(Entries taken from a collection)
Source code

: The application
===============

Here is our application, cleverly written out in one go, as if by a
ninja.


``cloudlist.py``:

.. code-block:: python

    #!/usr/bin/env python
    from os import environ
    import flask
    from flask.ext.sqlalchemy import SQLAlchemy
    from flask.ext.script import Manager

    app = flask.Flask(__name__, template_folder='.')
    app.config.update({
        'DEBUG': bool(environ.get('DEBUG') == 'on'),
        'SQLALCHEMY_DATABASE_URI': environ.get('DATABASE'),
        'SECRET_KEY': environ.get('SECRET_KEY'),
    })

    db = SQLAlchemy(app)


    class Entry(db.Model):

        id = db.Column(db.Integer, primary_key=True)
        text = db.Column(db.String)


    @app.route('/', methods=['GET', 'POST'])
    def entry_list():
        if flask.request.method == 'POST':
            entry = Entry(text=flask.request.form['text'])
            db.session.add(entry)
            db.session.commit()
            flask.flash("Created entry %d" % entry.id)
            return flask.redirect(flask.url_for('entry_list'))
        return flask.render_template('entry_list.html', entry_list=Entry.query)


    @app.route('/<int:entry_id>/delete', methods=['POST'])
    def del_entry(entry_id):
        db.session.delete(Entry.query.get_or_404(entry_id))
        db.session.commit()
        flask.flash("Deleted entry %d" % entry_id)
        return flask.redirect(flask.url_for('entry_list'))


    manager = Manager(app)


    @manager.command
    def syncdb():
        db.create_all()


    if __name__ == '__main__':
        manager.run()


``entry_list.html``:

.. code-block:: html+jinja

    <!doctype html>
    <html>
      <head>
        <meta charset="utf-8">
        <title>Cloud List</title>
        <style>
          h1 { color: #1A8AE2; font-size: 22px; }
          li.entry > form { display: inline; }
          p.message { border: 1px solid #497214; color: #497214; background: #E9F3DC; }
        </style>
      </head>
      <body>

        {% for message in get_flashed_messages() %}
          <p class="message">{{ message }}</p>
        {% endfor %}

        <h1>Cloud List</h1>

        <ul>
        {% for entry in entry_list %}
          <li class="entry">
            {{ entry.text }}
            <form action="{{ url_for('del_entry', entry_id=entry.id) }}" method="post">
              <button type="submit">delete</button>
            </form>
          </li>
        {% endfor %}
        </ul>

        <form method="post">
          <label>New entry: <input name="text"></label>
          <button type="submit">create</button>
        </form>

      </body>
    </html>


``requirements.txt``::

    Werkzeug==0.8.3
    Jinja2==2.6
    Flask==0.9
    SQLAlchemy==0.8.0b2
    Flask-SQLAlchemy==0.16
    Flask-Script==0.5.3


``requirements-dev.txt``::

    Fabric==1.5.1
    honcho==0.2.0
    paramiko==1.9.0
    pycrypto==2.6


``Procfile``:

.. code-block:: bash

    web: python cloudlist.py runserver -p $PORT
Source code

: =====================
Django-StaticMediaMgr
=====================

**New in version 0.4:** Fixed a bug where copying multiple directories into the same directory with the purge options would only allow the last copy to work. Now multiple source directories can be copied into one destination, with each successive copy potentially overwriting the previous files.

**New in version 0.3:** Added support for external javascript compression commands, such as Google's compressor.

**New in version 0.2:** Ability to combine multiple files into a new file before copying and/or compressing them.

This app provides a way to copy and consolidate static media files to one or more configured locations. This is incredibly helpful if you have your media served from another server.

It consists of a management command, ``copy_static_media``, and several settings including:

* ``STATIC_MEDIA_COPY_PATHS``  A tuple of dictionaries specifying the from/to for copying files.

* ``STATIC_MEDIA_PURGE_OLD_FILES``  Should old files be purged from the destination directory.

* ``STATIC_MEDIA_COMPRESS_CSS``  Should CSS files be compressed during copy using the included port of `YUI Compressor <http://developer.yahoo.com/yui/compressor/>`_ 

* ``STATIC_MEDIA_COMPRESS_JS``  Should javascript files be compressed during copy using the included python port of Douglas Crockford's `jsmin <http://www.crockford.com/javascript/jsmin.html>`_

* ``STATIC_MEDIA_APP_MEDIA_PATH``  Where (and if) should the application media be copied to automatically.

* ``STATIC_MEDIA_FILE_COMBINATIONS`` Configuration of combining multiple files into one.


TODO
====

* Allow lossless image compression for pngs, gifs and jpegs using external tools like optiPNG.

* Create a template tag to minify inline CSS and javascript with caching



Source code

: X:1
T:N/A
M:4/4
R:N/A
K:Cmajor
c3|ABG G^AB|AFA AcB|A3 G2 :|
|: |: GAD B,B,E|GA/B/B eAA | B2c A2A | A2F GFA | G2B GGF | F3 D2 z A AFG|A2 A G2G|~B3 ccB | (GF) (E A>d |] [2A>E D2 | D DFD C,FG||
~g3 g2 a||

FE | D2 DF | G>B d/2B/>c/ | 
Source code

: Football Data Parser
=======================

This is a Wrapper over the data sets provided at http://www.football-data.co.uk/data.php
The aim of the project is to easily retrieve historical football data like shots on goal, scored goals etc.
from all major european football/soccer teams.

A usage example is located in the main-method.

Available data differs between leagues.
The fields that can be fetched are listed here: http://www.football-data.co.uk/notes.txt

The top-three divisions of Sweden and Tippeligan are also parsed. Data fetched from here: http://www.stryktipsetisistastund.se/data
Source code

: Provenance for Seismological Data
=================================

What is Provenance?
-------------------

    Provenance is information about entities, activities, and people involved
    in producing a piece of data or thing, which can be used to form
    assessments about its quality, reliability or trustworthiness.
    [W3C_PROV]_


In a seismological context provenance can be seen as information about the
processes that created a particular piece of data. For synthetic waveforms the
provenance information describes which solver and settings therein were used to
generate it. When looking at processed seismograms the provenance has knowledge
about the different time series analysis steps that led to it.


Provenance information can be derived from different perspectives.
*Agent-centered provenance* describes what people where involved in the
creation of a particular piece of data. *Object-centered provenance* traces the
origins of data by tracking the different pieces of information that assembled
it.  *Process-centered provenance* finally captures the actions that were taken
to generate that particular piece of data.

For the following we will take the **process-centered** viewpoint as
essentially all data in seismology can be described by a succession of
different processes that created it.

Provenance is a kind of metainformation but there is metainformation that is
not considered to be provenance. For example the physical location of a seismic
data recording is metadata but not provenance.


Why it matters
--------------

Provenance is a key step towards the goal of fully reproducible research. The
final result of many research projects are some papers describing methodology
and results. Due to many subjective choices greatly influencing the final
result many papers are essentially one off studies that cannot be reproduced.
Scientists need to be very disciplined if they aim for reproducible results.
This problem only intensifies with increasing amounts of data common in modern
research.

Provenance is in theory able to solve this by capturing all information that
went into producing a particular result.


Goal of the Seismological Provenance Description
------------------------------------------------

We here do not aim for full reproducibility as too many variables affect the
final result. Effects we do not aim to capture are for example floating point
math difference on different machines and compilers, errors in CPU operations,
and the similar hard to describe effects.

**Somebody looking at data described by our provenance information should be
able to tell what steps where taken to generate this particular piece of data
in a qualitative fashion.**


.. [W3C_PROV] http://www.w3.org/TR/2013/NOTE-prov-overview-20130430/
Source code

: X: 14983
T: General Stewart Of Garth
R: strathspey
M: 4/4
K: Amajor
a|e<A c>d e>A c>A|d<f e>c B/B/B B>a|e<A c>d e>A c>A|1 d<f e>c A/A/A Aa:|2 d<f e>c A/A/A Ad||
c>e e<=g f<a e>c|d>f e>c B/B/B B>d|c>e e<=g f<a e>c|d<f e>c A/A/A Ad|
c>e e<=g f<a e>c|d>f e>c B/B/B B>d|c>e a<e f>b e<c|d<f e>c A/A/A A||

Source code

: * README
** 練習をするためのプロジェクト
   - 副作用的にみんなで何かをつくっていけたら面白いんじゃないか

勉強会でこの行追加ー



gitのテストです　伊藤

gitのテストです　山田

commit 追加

What the task requires: Each record above needs to be written out exactly, with nothing left out.

Problem solution:
Source code

: The application
===============

Here is our application, cleverly written out in one go, as if by a
ninja.


``cloudlist.py``:

.. code-block:: python

    #!/usr/bin/env python
    from os import environ
    import flask
    from flask.ext.sqlalchemy import SQLAlchemy
    from flask.ext.script import Manager

    app = flask.Flask(__name__, template_folder='.')
    app.config.update({
        'DEBUG': bool(environ.get('DEBUG') == 'on'),
        'SQLALCHEMY_DATABASE_URI': environ.get('DATABASE'),
        'SECRET_KEY': environ.get('SECRET_KEY'),
    })

    db = SQLAlchemy(app)


    class Entry(db.Model):

        id = db.Column(db.Integer, primary_key=True)
        text = db.Column(db.String)


    @app.route('/', methods=['GET', 'POST'])
    def entry_list():
        if flask.request.method == 'POST':
            entry = Entry(text=flask.request.form['text'])
            db.session.add(entry)
            db.session.commit()
            flask.flash("Created entry %d" % entry.id)
            return flask.redirect(flask.url_for('entry_list'))
        return flask.render_template('entry_list.html', entry_list=Entry.query)


    @app.route('/<int:entry_id>/delete', methods=['POST'])
    def del_entry(entry_id):
        db.session.delete(Entry.query.get_or_404(entry_id))
        db.session.commit()
        flask.flash("Deleted entry %d" % entry_id)
        return flask.redirect(flask.url_for('entry_list'))


    manager = Manager(app)


    @manager.command
    def syncdb():
        db.create_all()


    if __name__ == '__main__':
        manager.run()


``entry_list.html``:

.. code-block:: html+jinja

    <!doctype html>
    <html>
      <head>
        <meta charset="utf-8">
        <title>Cloud List</title>
        <style>
          h1 { color: #1A8AE2; font-size: 22px; }
          li.entry > form { display: inline; }
          p.message { border: 1px solid #497214; color: #497214; background: #E9F3DC; }
        </style>
      </head>
      <body>

        {% for message in get_flashed_messages() %}
          <p class="message">{{ message }}</p>
        {% endfor %}

        <h1>Cloud List</h1>

        <ul>
        {% for entry in entry_list %}
          <li class="entry">
            {{ entry.text }}
            <form action="{{ url_for('del_entry', entry_id=entry.id) }}" method="post">
              <button type="submit">delete</button>
            </form>
          </li>
        {% endfor %}
        </ul>

        <form method="post">
          <label>New entry: <input name="text"></label>
          <button type="submit">create</button>
        </form>

      </body>
    </html>


``requirements.txt``::

    Werkzeug==0.8.3
    Jinja2==2.6
    Flask==0.9
    SQLAlchemy==0.8.0b2
    Flask-SQLAlchemy==0.16
    Flask-Script==0.5.3


``requirements-dev.txt``::

    Fabric==1.5.1
    honcho==0.2.0
    paramiko==1.9.0
    pycrypto==2.6


``Procfile``:

.. code-block:: bash

    web: python cloudlist.py runserver -p $PORT
Source code

: =====================
Django-StaticMediaMgr
=====================

**New in version 0.4:** Fixed a bug where copying multiple directories into the same directory with the purge options would only allow the last copy to work. Now multiple source directories can be copied into one destination, with each successive copy potentially overwriting the previous files.

**New in version 0.3:** Added support for external javascript compression commands, such as Google's compressor.

**New in version 0.2:** Ability to combine multiple files into a new file before copying and/or compressing them.

This app provides a way to copy and consolidate static media files to one or more configured locations. This is incredibly helpful if you have your media served from another server.

It consists of a management command, ``copy_static_media``, and several settings including:

* ``STATIC_MEDIA_COPY_PATHS``  A tuple of dictionaries specifying the from/to for copying files.

* ``STATIC_MEDIA_PURGE_OLD_FILES``  Should old files be purged from the destination directory.

* ``STATIC_MEDIA_COMPRESS_CSS``  Should CSS files be compressed during copy using the included port of `YUI Compressor <http://developer.yahoo.com/yui/compressor/>`_ 

* ``STATIC_MEDIA_COMPRESS_JS``  Should javascript files be compressed during copy using the included python port of Douglas Crockford's `jsmin <http://www.crockford.com/javascript/jsmin.html>`_

* ``STATIC_MEDIA_APP_MEDIA_PATH``  Where (and if) should the application media be copied to automatically.

* ``STATIC_MEDIA_FILE_COMBINATIONS`` Configuration of combining multiple files into one.


TODO
====

* Allow lossless image compression for pngs, gifs and jpegs using external tools like optiPNG.

* Create a template tag to minify inline CSS and javascript with caching



Source code

: X:1
T:N/A
M:4/4
R:N/A
K:Cmajor
c3|ABG G^AB|AFA AcB|A3 G2 :|
|: |: GAD B,B,E|GA/B/B eAA | B2c A2A | A2F GFA | G2B GGF | F3 D2 z A AFG|A2 A G2G|~B3 ccB | (GF) (E A>d |] [2A>E D2 | D DFD C,FG||
~g3 g2 a||

FE | D2 DF | G>B d/2B/>c/ | 
Source code

: Football Data Parser
=======================

This is a Wrapper over the data sets provided at http://www.football-data.co.uk/data.php
The aim of the project is to easily retrieve historical football data like shots on goal, scored goals etc.
from all major european football/soccer teams.

A usage example is located in the main-method.

Available data differs between leagues.
The fields that can be fetched are listed here: http://www.football-data.co.uk/notes.txt

The top-three divisions of Sweden and Tippeligan are also parsed. Data fetched from here: http://www.stryktipsetisistastund.se/data
Source code

: Provenance for Seismological Data
=================================

What is Provenance?
-------------------

    Provenance is information about entities, activities, and people involved
    in producing a piece of data or thing, which can be used to form
    assessments about its quality, reliability or trustworthiness.
    [W3C_PROV]_


In a seismological context provenance can be seen as information about the
processes that created a particular piece of data. For synthetic waveforms the
provenance information describes which solver and settings therein were used to
generate it. When looking at processed seismograms the provenance has knowledge
about the different time series analysis steps that led to it.


Provenance information can be derived from different perspectives.
*Agent-centered provenance* describes what people where involved in the
creation of a particular piece of data. *Object-centered provenance* traces the
origins of data by tracking the different pieces of information that assembled
it.  *Process-centered provenance* finally captures the actions that were taken
to generate that particular piece of data.

For the following we will take the **process-centered** viewpoint as
essentially all data in seismology can be described by a succession of
different processes that created it.

Provenance is a kind of metainformation but there is metainformation that is
not considered to be provenance. For example the physical location of a seismic
data recording is metadata but not provenance.


Why it matters
--------------

Provenance is a key step towards the goal of fully reproducible research. The
final result of many research projects are some papers describing methodology
and results. Due to many subjective choices greatly influencing the final
result many papers are essentially one off studies that cannot be reproduced.
Scientists need to be very disciplined if they aim for reproducible results.
This problem only intensifies with increasing amounts of data common in modern
research.

Provenance is in theory able to solve this by capturing all information that
went into producing a particular result.


Goal of the Seismological Provenance Description
------------------------------------------------

We here do not aim for full reproducibility as too many variables affect the
final result. Effects we do not aim to capture are for example floating point
math difference on different machines and compilers, errors in CPU operations,
and the similar hard to describe effects.

**Somebody looking at data described by our provenance information should be
able to tell what steps where taken to generate this particular piece of data
in a qualitative fashion.**


.. [W3C_PROV] http://www.w3.org/TR/2013/NOTE-prov-overview-20130430/
Source code

: X: 14983
T: General Stewart Of Garth
R: strathspey
M: 4/4
K: Amajor
a|e<A c>d e>A c>A|d<f e>c B/B/B B>a|e<A c>d e>A c>A|1 d<f e>c A/A/A Aa:|2 d<f e>c A/A/A Ad||
c>e e<=g f<a e>c|d>f e>c B/B/B B>d|c>e e<=g f<a e>c|d<f e>c A/A/A Ad|
c>e e<=g f<a e>c|d>f e>c B/B/B B>d|c>e a<e f>b e<c|d<f e>c A/A/A A||

Source code

: * README
** 練習をするためのプロジェクト
   - 副作用的にみんなで何かをつくっていけたら面白いんじゃないか

勉強会でこの行追加ー



gitのテストです　伊藤

gitのテストです　山田

commit 追加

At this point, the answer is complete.